EXTRAIT DU DOCUMENT:
Publié le 23 juillet 2010 par Slal


Rio de Janeiro, juillet 2010

De sa construction à son remodelage :
les transformations du Maracanã entre deux Coupes du Monde (1950-2014)

Bernardo Borges Buarque de HOLLANDA

Présentation

Pourquoi ne pas présenter ici quelques considérations ponctuelles sur le stade brésilien du Maracanã, inauguré en 1950, et évoquer sa situation dans l'actualité ? Au lieu d'une description congelée du passé, l'idée présente est de rechercher le sens de sa construction à la lumière de sa réforme actuelle, qui comprend une série de changements structuraux en vue de la prochaine Coupe du Monde en 2014. A soixante ans d'intervalle, il s'agit d'analyser à ce même locus la réalisation de deux méga événements sportifs, la IVe et la XXe Coupe du Monde de football respectivement, qui a eu et aura comme siège principal le Brésil et ce stade.
Rapportée à ces deux périodes, la discussion implique divers acteurs sociaux, tels que l'État, les media et la société civile environnante. L'image du stade comme icône de la nation moderne se voit ravivée en ces deux occasions, bien qu'avec des critères hétérogènes de définition de nationalité. De ce fait, et malgré ses transformations, le football continue de susciter des questions autour de l'identité nationale brésilienne et de ses particularités.

DONNÉES ENREGISTRÉES:

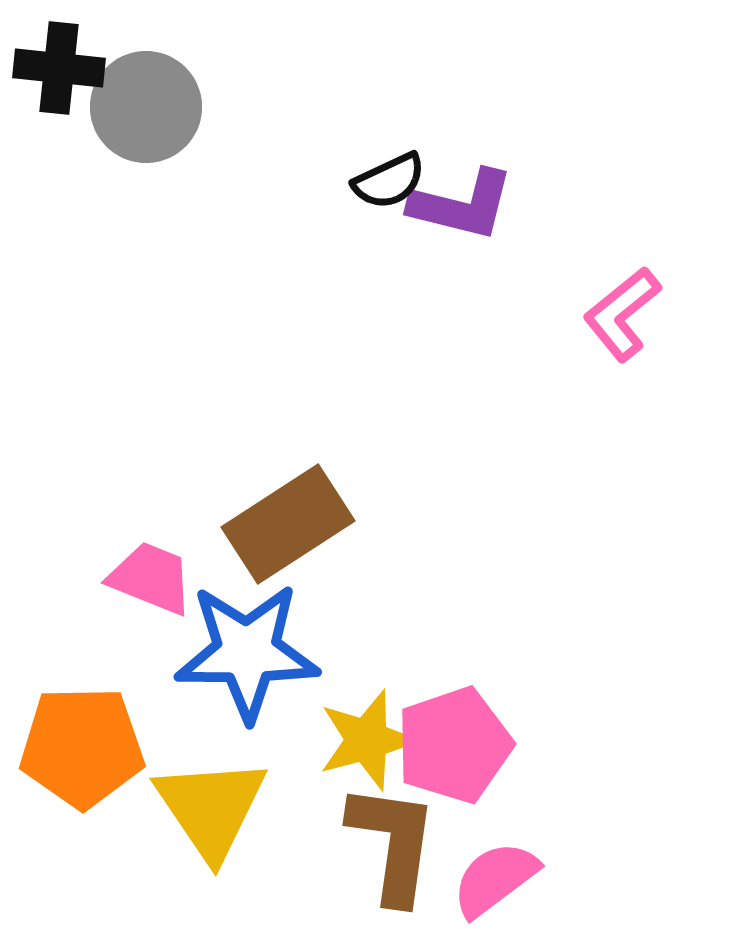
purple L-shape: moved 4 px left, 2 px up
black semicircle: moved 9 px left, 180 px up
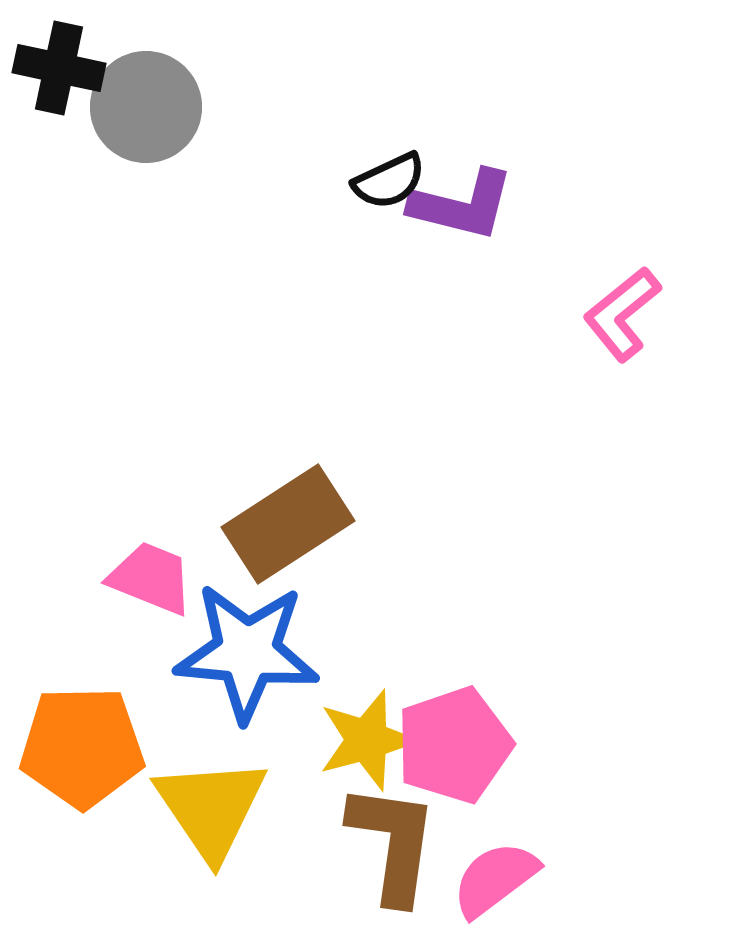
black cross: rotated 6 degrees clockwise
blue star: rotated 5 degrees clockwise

EXERCICE ÉCRIT: D'après l'extrait du document, quels numéros portent les deux Coupes du Monde de football dont le Brésil et le Maracanã ont été ou seront le siège principal ?

EXERCICE CORRIGÉ: Il s'agit de la IVe et de la XXe Coupe du Monde de football.